«Sono lontani i tempi in cui la politica locale ricattava i propri cittadini pur di ottenere il risultato sperato attraverso terrorismo psicologico di bassa lega “o muori per fame o muori per malattia”, un terrorismo che ha portato alla distruzione radicale, programmata e sistematica della città di Taranto e della sua provincia.» Lo afferma un comunicato del Movimento “Stop Tempa Rossa”, che prosegue: «Quei tempi sono finiti, oggi i cittadini di Taranto vogliono essere protagonisti del proprio destino.
Nonostante questo dobbiamo, purtroppo rilevare, che qualche politico, nello specifico Pietro Lospinuso, rimasto ormai isolato anche dal suo stesso partito, si agita alla ricerca di considerazione e di approvazione da parte di quelle caste, anche portuali, che fino ad ora hanno operato quasi in regime monopolistico e che non esiteranno a sostenere il progetto ‘Tempa Rossa’ in difesa del proprio orticello a discapito di una intera cittadinanza che include anche le migliaia di giovani disoccupati che attendono finalmente una svolta, un’opportunità.
Il porto – scrive ancora il Movimento “Stop Tempa Rossa” – vive una crisi che viene da lontano ed è legata all’affidamento quasi esclusivo ad Ilva, Eni e Cementir della quasi totalità delle banchine. Ricordiamo che nel febbraio 2014 l’amministratore delegato di Eni (piano strategico 2014-2017) annunciava una progressiva riduzione della capacità di raffinazione di molti stabilimenti in Italia, lasciando intenderne la prossima chiusura, decisione maturata da motivi finanziari di Eni e degli azionisti, non certo per una qualche influenza da parte delle associazioni tarantine.
Non è colpa di questo movimento se l’attività delle agenzie marittime del porto di Taranto è ormai da anni in mano a società di Savona, Venezia, Crotone e Gallipoli che subappaltano a piccole agenzie, nemmeno tutte tarantine, l’assistenza e i rifornimenti alle navi, lasciando nulla al resto del porto.
I lavori di dragaggio al molo polisettoriale vivono intoppi burocratici legati a ricorsi e controricorsi delle ditte appaltatrici baresi e i lavori di costruzione della piastra logistica vedono protagoniste aziende non tarantine.
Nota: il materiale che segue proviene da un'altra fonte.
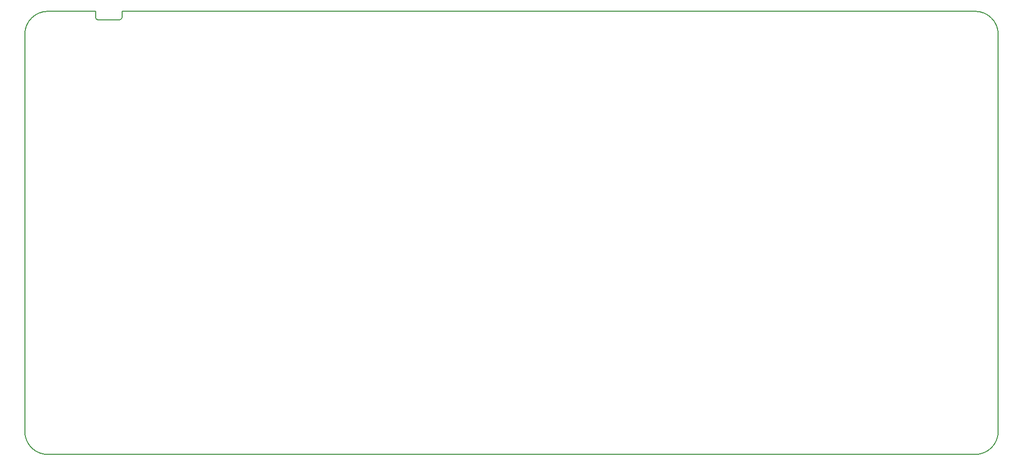
<source format=gm1>
G04 #@! TF.GenerationSoftware,KiCad,Pcbnew,6.0.10-86aedd382b~118~ubuntu18.04.1*
G04 #@! TF.CreationDate,2025-05-01T16:39:22+01:00*
G04 #@! TF.ProjectId,tangnano20k_dock,74616e67-6e61-46e6-9f32-306b5f646f63,rev?*
G04 #@! TF.SameCoordinates,Original*
G04 #@! TF.FileFunction,Profile,NP*
%FSLAX46Y46*%
G04 Gerber Fmt 4.6, Leading zero omitted, Abs format (unit mm)*
G04 Created by KiCad (PCBNEW 6.0.10-86aedd382b~118~ubuntu18.04.1) date 2025-05-01 16:39:22*
%MOMM*%
%LPD*%
G01*
G04 APERTURE LIST*
G04 #@! TA.AperFunction,Profile*
%ADD10C,0.150000*%
G04 #@! TD*
G04 APERTURE END LIST*
D10*
X76835000Y-49525000D02*
G75*
G03*
X73025000Y-53335000I0J-3810000D01*
G01*
X92710000Y-49525000D02*
X231140000Y-49525000D01*
X231140000Y-123185000D02*
X76835000Y-123190000D01*
X231140000Y-123185000D02*
G75*
G03*
X234950000Y-119375000I0J3810000D01*
G01*
X73025000Y-53335000D02*
X73025000Y-119375000D01*
X234950000Y-53335000D02*
G75*
G03*
X231140000Y-49525000I-3810000J0D01*
G01*
X234950000Y-119375000D02*
X234950000Y-53335000D01*
X76835000Y-49525000D02*
X81280000Y-49525000D01*
X73024997Y-119375000D02*
G75*
G03*
X76835000Y-123190000I3815003J0D01*
G01*
X84795000Y-50525000D02*
X84795000Y-49525000D01*
X89195000Y-49525000D02*
X92710000Y-49525000D01*
X85195000Y-50925000D02*
X88795000Y-50925000D01*
X84795000Y-49525000D02*
X81280000Y-49525000D01*
X89195000Y-50525000D02*
X89195000Y-49525000D01*
X84795000Y-50525000D02*
G75*
G03*
X85195000Y-50925000I400000J0D01*
G01*
X88795000Y-50925000D02*
G75*
G03*
X89195000Y-50525000I-2J400002D01*
G01*
M02*

</source>
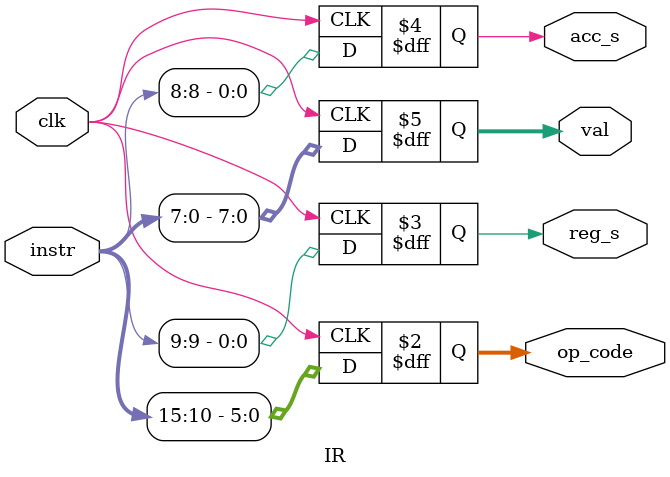
<source format=v>

module IR (
    input wire clk,
    input wire [15:0] instr,
    output reg [5:0] op_code,
    output reg reg_s,
    output reg acc_s,
    output reg [7:0] val
);

always @(posedge clk) begin
    op_code <= instr[15:10]; // Extrage codul operației din instrucțiune
    reg_s <= instr[9]; // Extrage bitul de selectare a registrului
    acc_s <= instr[8]; // Extrage bitul de selectare a acumulatorului
    val <= instr[7:0]; // Extrage valoarea din instrucțiune
end

endmodule
</source>
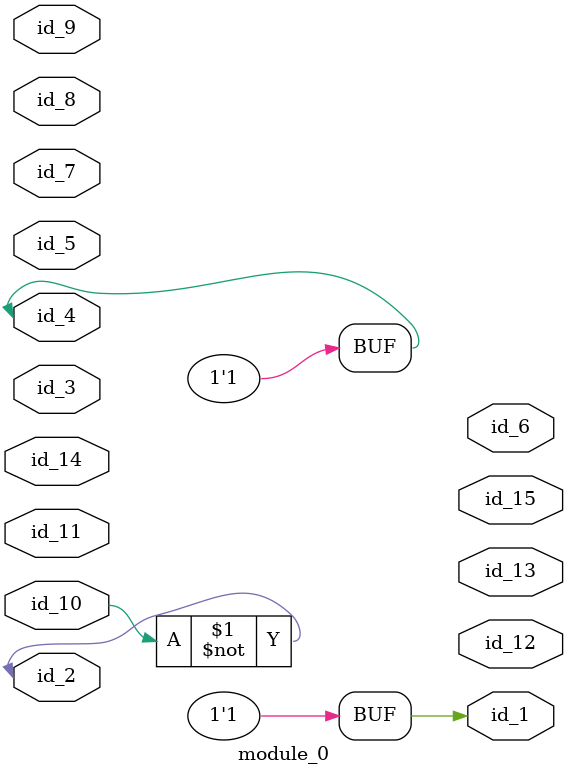
<source format=v>
module module_0 (
    id_1,
    id_2,
    id_3,
    id_4,
    id_5,
    id_6,
    id_7,
    id_8,
    id_9,
    id_10,
    id_11,
    id_12,
    id_13,
    id_14,
    id_15
);
  output id_15;
  inout id_14;
  output id_13;
  output id_12;
  input id_11;
  inout id_10;
  input id_9;
  input id_8;
  inout id_7;
  output id_6;
  inout id_5;
  inout id_4;
  inout id_3;
  inout id_2;
  output id_1;
  assign id_1 = id_4;
  assign id_2 = ~id_10;
  assign id_4 = 1;
endmodule

</source>
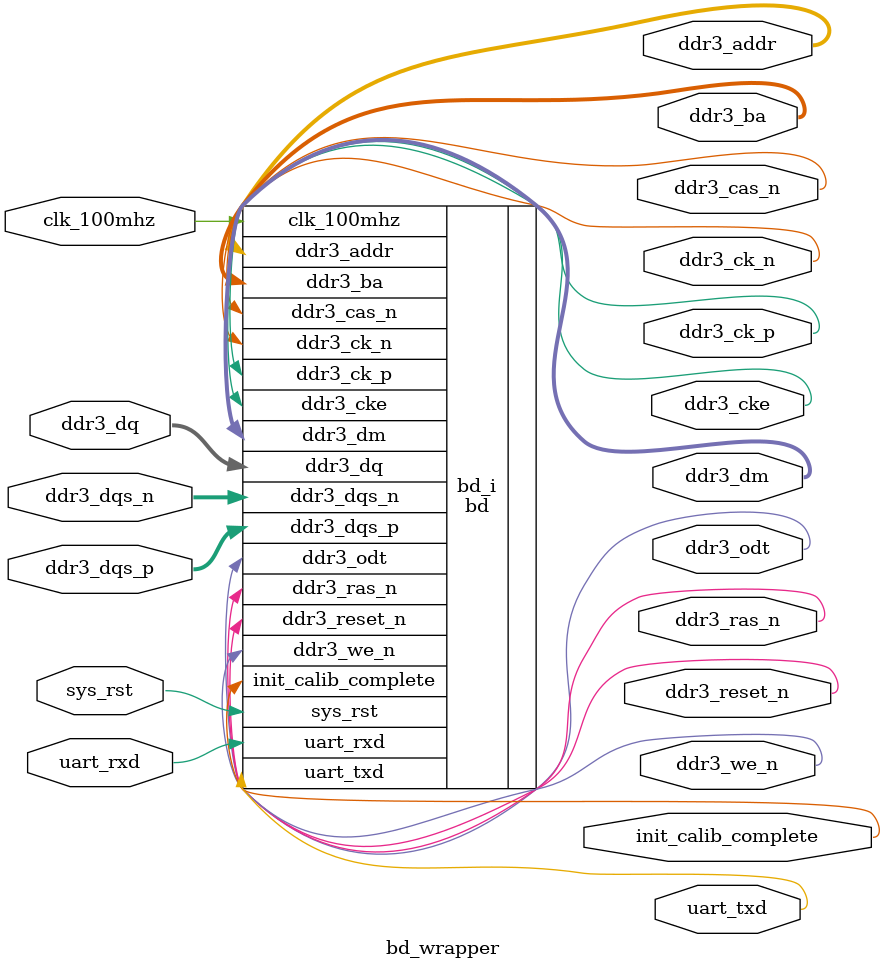
<source format=v>
`timescale 1 ps / 1 ps

module bd_wrapper
   (clk_100mhz,
    ddr3_addr,
    ddr3_ba,
    ddr3_cas_n,
    ddr3_ck_n,
    ddr3_ck_p,
    ddr3_cke,
    ddr3_dm,
    ddr3_dq,
    ddr3_dqs_n,
    ddr3_dqs_p,
    ddr3_odt,
    ddr3_ras_n,
    ddr3_reset_n,
    ddr3_we_n,
    init_calib_complete,
    sys_rst,
    uart_rxd,
    uart_txd);
  input clk_100mhz;
  output [12:0]ddr3_addr;
  output [2:0]ddr3_ba;
  output ddr3_cas_n;
  output [0:0]ddr3_ck_n;
  output [0:0]ddr3_ck_p;
  output [0:0]ddr3_cke;
  output [1:0]ddr3_dm;
  inout [15:0]ddr3_dq;
  inout [1:0]ddr3_dqs_n;
  inout [1:0]ddr3_dqs_p;
  output [0:0]ddr3_odt;
  output ddr3_ras_n;
  output ddr3_reset_n;
  output ddr3_we_n;
  output init_calib_complete;
  input sys_rst;
  input uart_rxd;
  output uart_txd;

  wire clk_100mhz;
  wire [12:0]ddr3_addr;
  wire [2:0]ddr3_ba;
  wire ddr3_cas_n;
  wire [0:0]ddr3_ck_n;
  wire [0:0]ddr3_ck_p;
  wire [0:0]ddr3_cke;
  wire [1:0]ddr3_dm;
  wire [15:0]ddr3_dq;
  wire [1:0]ddr3_dqs_n;
  wire [1:0]ddr3_dqs_p;
  wire [0:0]ddr3_odt;
  wire ddr3_ras_n;
  wire ddr3_reset_n;
  wire ddr3_we_n;
  wire init_calib_complete;
  wire sys_rst;
  wire uart_rxd;
  wire uart_txd;

  bd bd_i
       (.clk_100mhz(clk_100mhz),
        .ddr3_addr(ddr3_addr),
        .ddr3_ba(ddr3_ba),
        .ddr3_cas_n(ddr3_cas_n),
        .ddr3_ck_n(ddr3_ck_n),
        .ddr3_ck_p(ddr3_ck_p),
        .ddr3_cke(ddr3_cke),
        .ddr3_dm(ddr3_dm),
        .ddr3_dq(ddr3_dq),
        .ddr3_dqs_n(ddr3_dqs_n),
        .ddr3_dqs_p(ddr3_dqs_p),
        .ddr3_odt(ddr3_odt),
        .ddr3_ras_n(ddr3_ras_n),
        .ddr3_reset_n(ddr3_reset_n),
        .ddr3_we_n(ddr3_we_n),
        .init_calib_complete(init_calib_complete),
        .sys_rst(sys_rst),
        .uart_rxd(uart_rxd),
        .uart_txd(uart_txd));
endmodule

</source>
Potremmo citare le vertenze Vestas, Miroglio e Marcegalia fino a quelle più sconosciute.
I responsabili del fallimento di questo sistema economico che produce morte e malattia (specie in età infantile, come di recente certificato dallo studio Sentieri) e disoccupazione sono politici e sindacati.
Per queste ragioni – prosegue il comunicato – il progetto Tempa Rossa non deve essere realizzato e siamo determinati a proseguire per la strada del cambiamento che sembra essere condiviso dalla quasi totalità delle associazioni tarantine, dai cittadini, e da confederazioni tarantine quali Confcommercio e Confartigianato, al contrario di Confindustria che vede come unica industria possibile per Taranto solo quella che ha portato all’attuale disastro ambientale, sanitario ed economico.
Il Movimento Stop Tempa Rossa vuole che vengano raggiunti obiettivi precisi: il porto e i suoi sporgenti devono essere restituiti ai tarantini, scalo di diportisti e crocieristi; le isole di San Pietro e San Paolo, utilizzate fino ad oggi a scopi militari, così come tutte le aree nobili costiere attualmente occupate (con particolare riferimento a quelle del Mar Piccolo), devono essere restituite alla fruizione commerciale e turistica della città, le concessioni ridiscusse. Dovranno inoltre tornare alla città le aree necessarie alla realizzazione della piastra intermodale nella quale convergere le bretelle viarie delle quattro infrastrutture legate alla mobilità.
Del resto – conclude il Movimento “Stop Tempa Rossa” – lo dice anche il nuovo piano regolatore portuale: il porto deve privilegiare attività in grado di dare benessere comune, attività fondate su artigianato, commercio e turismo. Solo così il porto di Taranto diventerebbe il più importante del Mediterraneo.»